Les agriles (Agrilus spp.; Figure 1) sont des coléoptères (famille des Buprestidae) dont les larves se développent habituellement sous l’écorce d’arbres dépérissants. En se nourrissant, les larves endommagent le système vasculaire de leur hôte, entraînant éventuellement sa mort. Il existe une vingtaine d’espèces indigènes, pour la plupart considérées comme des ravageurs secondaires. Certaines espèces pourraient cependant causer des dommages plus importants lors d’épisodes de pullulation liés à une fragilisation des peuplements. Par exemple, l’importance exacte du bupreste du chêne à deux points (Agrilus biguttatus) dans le déclin aigu du chêne fait actuellement débat. D’autres espèces, exotiques et envahissantes, sont, elles, clairement associées à des dégâts très importants, même sur des arbres sains. C’est notamment le cas de l’agrile du frêne (Agrilus planipennis), d’origine asiatique mais introduit aux Etats-Unis au début des années 2000 où il provoque des ravages sur plusieurs espèces de frênes (Fraxinus spp.). Cette espèce a par ailleurs été importée en Russie et en Ukraine et sa progression vers l’ouest fait craindre son arrivée prochaine en Europe de l’ouest.
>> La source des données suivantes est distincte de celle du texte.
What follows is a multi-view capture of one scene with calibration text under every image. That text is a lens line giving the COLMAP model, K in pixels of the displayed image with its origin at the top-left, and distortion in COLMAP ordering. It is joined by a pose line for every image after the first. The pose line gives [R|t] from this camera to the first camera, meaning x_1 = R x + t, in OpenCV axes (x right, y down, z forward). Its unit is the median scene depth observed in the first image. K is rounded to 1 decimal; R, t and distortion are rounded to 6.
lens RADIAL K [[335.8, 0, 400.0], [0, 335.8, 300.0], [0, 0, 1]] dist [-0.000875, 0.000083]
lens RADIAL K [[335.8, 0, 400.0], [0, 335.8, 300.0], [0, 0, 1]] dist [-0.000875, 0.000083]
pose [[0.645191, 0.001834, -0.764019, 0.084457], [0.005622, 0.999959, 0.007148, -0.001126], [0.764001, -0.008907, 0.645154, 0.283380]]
Figure 1. Vue dorsale et ventrale d’Agrilus olivicolor. Photo : Gilles San Martin.
Afin d‘estimer correctement les niveaux de population des espèces indigènes et de maximiser les chances de détection des espèces exotiques, il est important de développer des outils de surveillance adaptés. L’Unité santé des plantes et forêts du Centre wallon de Recherches agronomiques (CRA-W) est actuellement impliquée, en partenariat avec d’autres institutions (ILVO, PCfruit et ULB), dans un projet de recherche du SPF Santé Publique visant à tester l’efficacité de différents types de pièges sur la faune locale d’agriles. Quatre types de pièges ont été testés : “piège-bouteille” avec ou sans leurre (spécimen d’A. planipennis mort collé), piège à entonnoirs “hongrois” et piège à entonnoirs Lindgren (Figure 2.). Tous ces pièges reposent sur une attractivité visuelle pour les agriles (couleur verte ou jaune fluo + leurre – agrile mort – éventuel).
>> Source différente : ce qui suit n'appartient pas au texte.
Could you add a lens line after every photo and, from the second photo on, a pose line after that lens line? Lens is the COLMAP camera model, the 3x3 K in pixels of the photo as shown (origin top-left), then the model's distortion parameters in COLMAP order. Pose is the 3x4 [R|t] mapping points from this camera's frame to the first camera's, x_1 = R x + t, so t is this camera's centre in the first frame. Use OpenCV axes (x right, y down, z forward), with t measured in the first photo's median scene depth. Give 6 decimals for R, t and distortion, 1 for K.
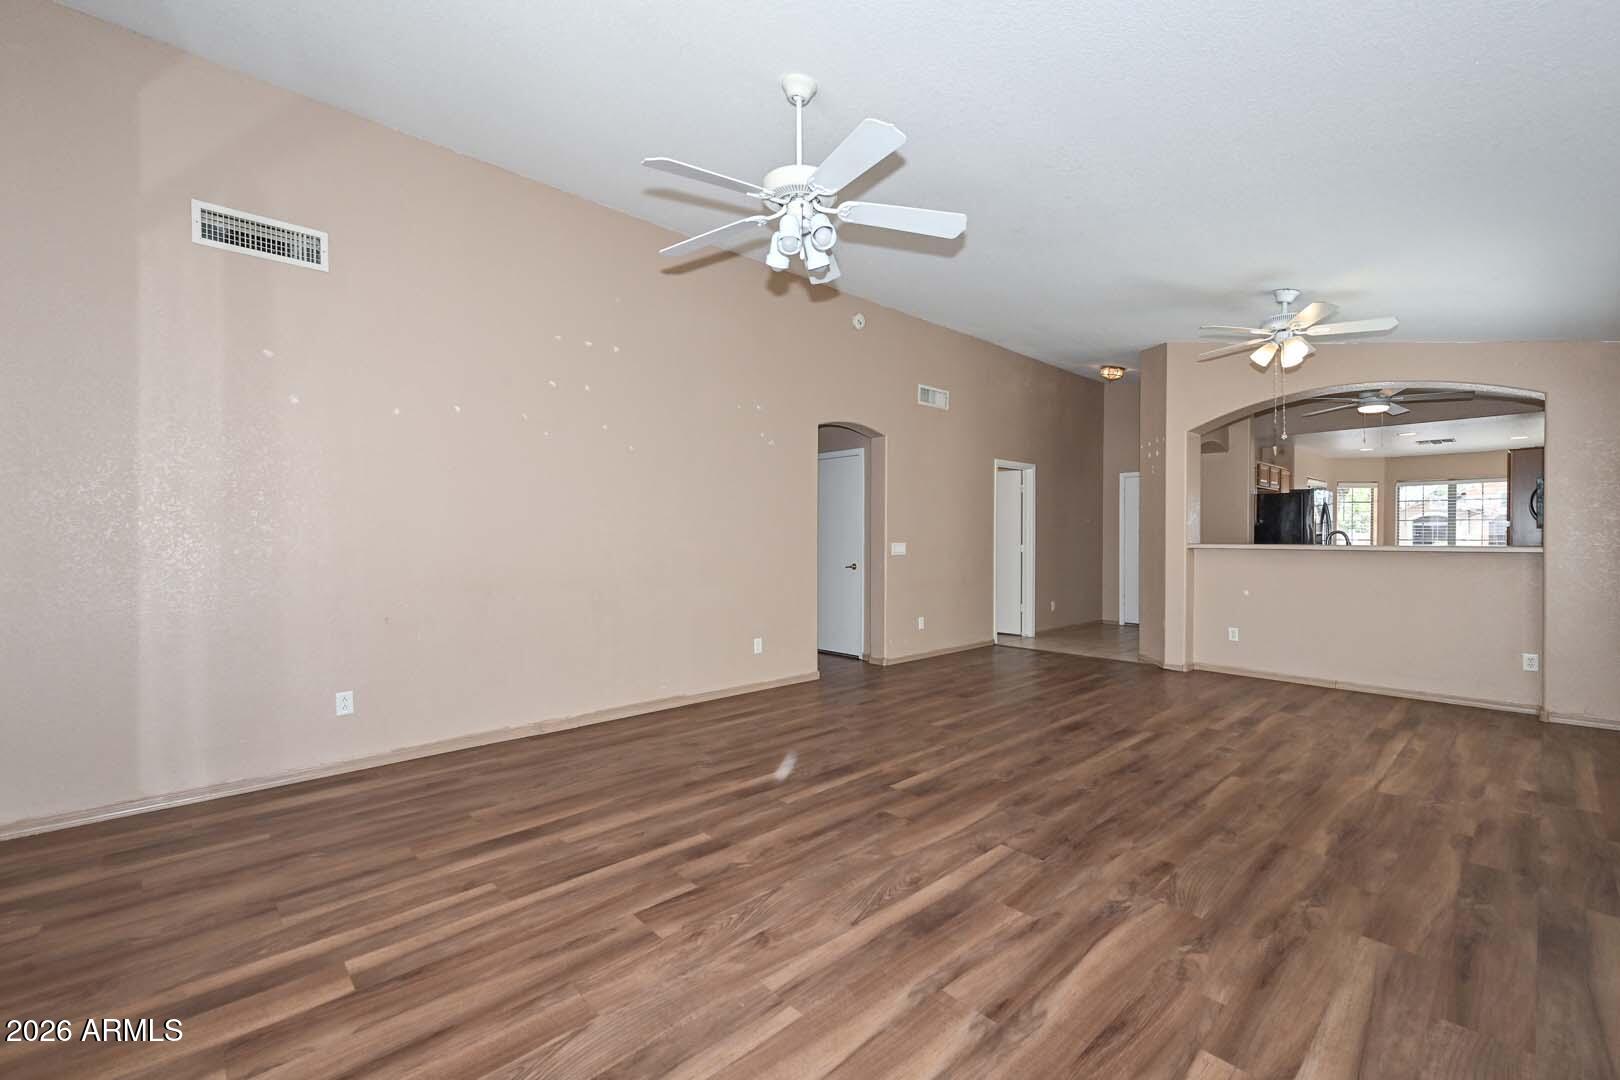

Figure 2. Type de pièges testés en place dans la canopée d’un chêne. De gauche à droite : piège-bouteille avec leurre, piège à entonnoirs Lindgren, piège à entonnoirs “hongrois” et piège-bouteille sans leurre. Photo : Gilles San Martin.
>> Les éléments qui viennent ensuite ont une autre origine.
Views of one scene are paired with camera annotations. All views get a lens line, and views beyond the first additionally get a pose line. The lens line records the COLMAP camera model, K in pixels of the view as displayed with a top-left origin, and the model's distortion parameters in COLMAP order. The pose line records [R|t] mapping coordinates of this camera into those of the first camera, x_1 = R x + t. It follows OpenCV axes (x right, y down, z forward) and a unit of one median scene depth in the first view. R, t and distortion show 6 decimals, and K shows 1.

En 2021, 84 pièges ont été disposés, de juin à septembre, dans la canopée de cinq chênaies plus ou moins dépérissantes. Nos résultats montrent premièrement qu’il y a une très forte variabilité des taux de captures entre sites (Figure 3.). Sur les trois mois de piégeage, 94% des captures totales (794 Buprestidae capturés dont 786 Agrilus spp.) ont été réalisées à Rochefort. Ensuite, le type de piège semble également avoir un effet : les pièges à entonnoirs hongrois capturent systématiquement plus de spécimens, même si cette tendance est peu marquée en dehors de Rochefort dû aux faibles taux de captures. Enfin, l’efficacité des pièges est vraisemblablement influencée par l’arbre dans lequel ils sont accrochés (Figure 3.), probablement dû à la position et l’exposition de cet arbre, ainsi qu’à son niveau de dépérissement. Au total, six espèces d’agriles (toutes indigènes et inféodées aux chênes) ont été capturées : Agrilus angustulus, A. biguttatus, A. graminis, A. laticornis, A. olivicolor et A. sulcicollis. A.graminis n’avait jamais été signalée en Belgique auparavant. Par ailleurs, plusieurs individus du bupreste Coraebus undatus ont été capturés à Rochefort. Cette espèce, particulièrement rare en Belgique jusqu’à présent, est réputée provoquer des dégâts parfois importants en s’attaquant aux branches de chênes dans le sud de la France.
Figure 3. Comparaison des taux de captures totales de Buprestidae entre pièges et entre sites. Au sein de chaque site, un trait relie les captures des pièges positionnés sur le même arbre.
Ces résultats sont préliminaires et d’autres sites favorables (tel que Rochefort) sont nécessaires pour pouvoir faire des comparaisons fiables entre pièges lors de la poursuite du projet en 2022. Il est cependant intéressant de constater que, malgré un état de dépérissement avancé dans d’autres sites (Spa et Haute Bodeux), les populations d’agriles semblent assez restreintes. L’état d’un peuplement seul ne semble donc pas être un bon indicateur de la présence d’agriles. L’arrivée de nouvelles espèces européennes et l’augmentation d’espèces autrefois très rares observées sont des phénomènes qui risquent de s’amplifier dans un contexte de changement climatique. L’évolution de ces tendances devra être surveillée de près dans les prochaines années.